Face à la caméra, Matt Dillon, acteur réputé caméléon, s’avère bluffant dans le rôle. Un personnage multidimensionnel et tourmenté qui permet au comédien américain de confirmer l’étendue de son talent, surtout pour les trois du fond qui en doutaient encore. Impliqué corps et âme dans la peau du serial killer Jack, livrant ainsi une performance remarquablement habitée, il est exceptionnel de froideur et d’inquiétude, et participe incontestablement à la grande réussite qu’est The House That Jack Built. En contrechamps parfait de Matt Dillon, il y a l’impeccable Bruno Ganz, révélé à l’international après avoir interprété Adolf Hitler dans La Chute (bonjour l’ironie !), qui, prêtant initialement sa voix puis ses traits à M. Verge, une entité quasi mystique finalement peu équivalente au Seligman de The House That Jack Built, conforte le spectateur dans ses ressentis face au monstre froid et redoutable représenté par Jack. A leurs côtés, les actrices (Uma Thurman, Riley Keough, Siobhan Fallon Hogan, Sofie Grabol) ne déméritent pas, jouant divinement ce qu’il faut jouer.

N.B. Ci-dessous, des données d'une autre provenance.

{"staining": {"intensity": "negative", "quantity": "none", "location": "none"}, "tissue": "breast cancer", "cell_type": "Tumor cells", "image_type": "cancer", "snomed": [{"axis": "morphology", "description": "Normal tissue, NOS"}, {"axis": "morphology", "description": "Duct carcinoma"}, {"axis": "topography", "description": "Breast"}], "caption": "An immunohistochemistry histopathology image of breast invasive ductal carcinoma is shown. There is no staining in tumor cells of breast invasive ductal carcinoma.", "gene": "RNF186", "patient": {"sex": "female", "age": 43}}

Après le deuil et la psychose (Antichrist), la dépression (Melancholia) et la nymphomanie (Nymphomaniac vol.1 & 2), place à la psychopathie, au narcissisme et aux TOC. The House That Jack Built, nouveau film du sulfureux et taquin Lars von Trier centré sur l’épopée meurtrière d’un tueur en série magnétisant et qui lui permet de se rabibocher avec le festival de Cannes, se profile comme une œuvre majeure, inclassable mais inoubliable, à la fois libre, complexe, fascinante, qu’on a d’ores et déjà hâte de revoir et qui devrait s’octroyer sans difficulté une place de luxe dans notre top de fin d’année.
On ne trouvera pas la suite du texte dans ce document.